Work to be completed
Reproduce all of the material below word for word, omitting the pictures.

Records from a dataset:
------------------------------
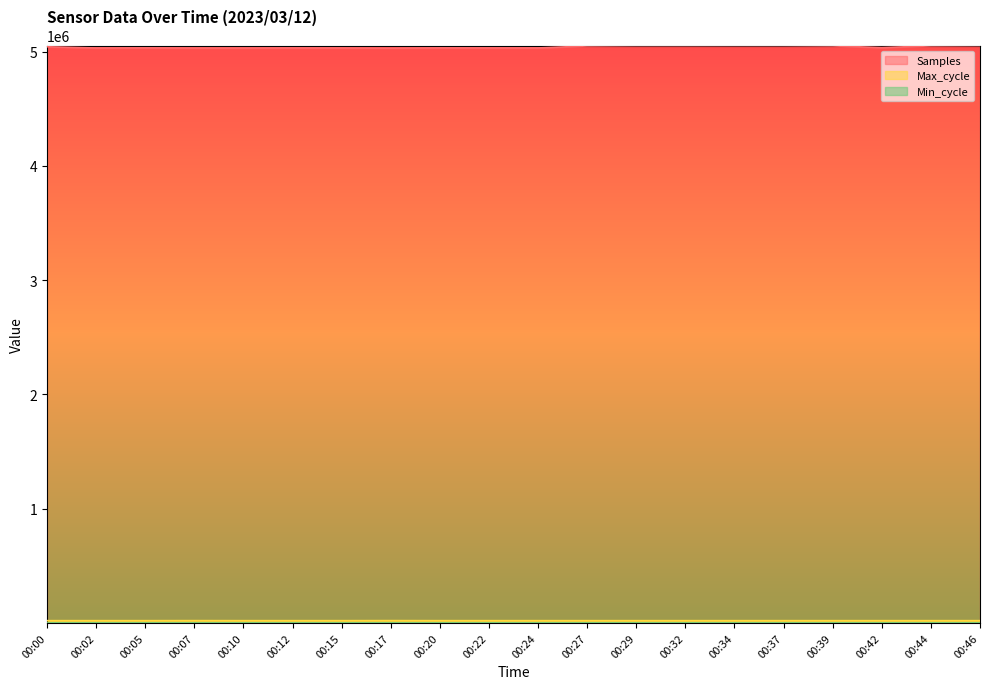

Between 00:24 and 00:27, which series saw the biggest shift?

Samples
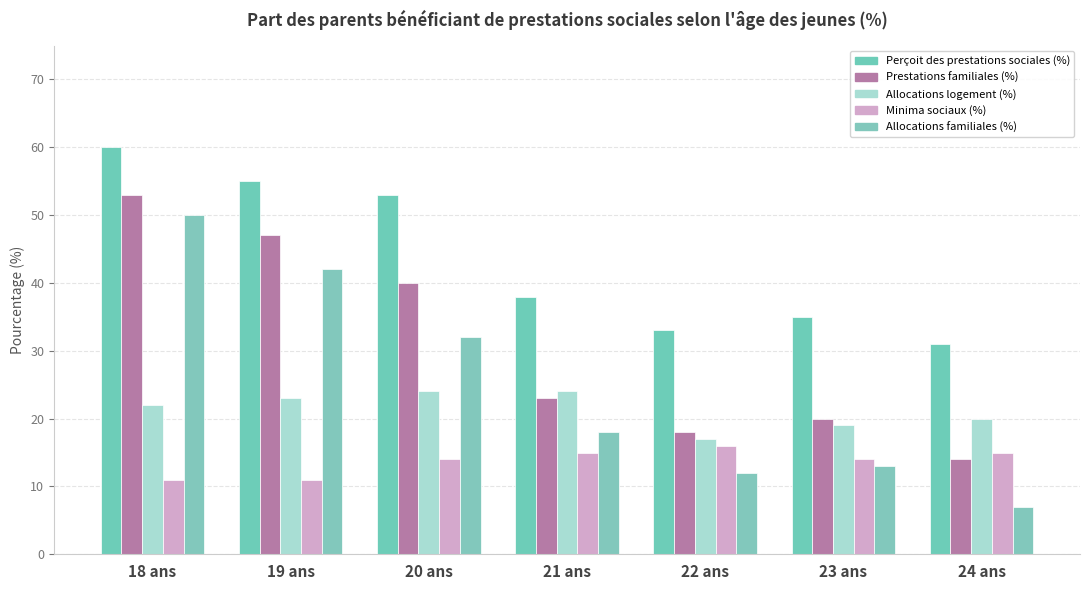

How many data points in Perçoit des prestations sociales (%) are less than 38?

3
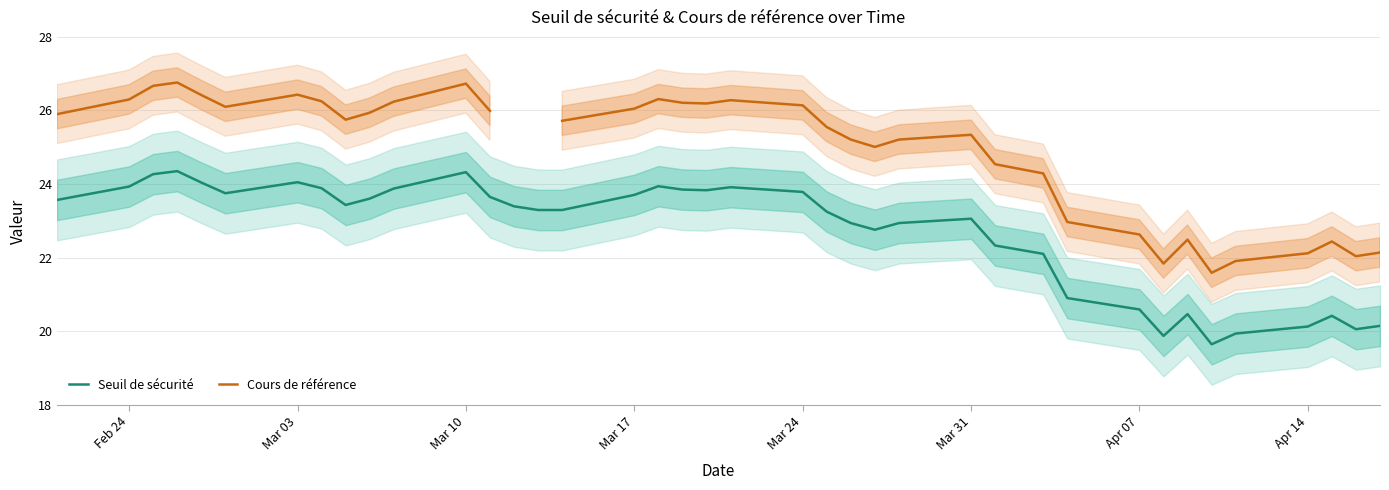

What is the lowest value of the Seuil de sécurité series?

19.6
------------------------------
Result
Between 00:24 and 00:27, which series saw the biggest shift?

Samples

How many data points in Perçoit des prestations sociales (%) are less than 38?

3

What is the lowest value of the Seuil de sécurité series?

19.6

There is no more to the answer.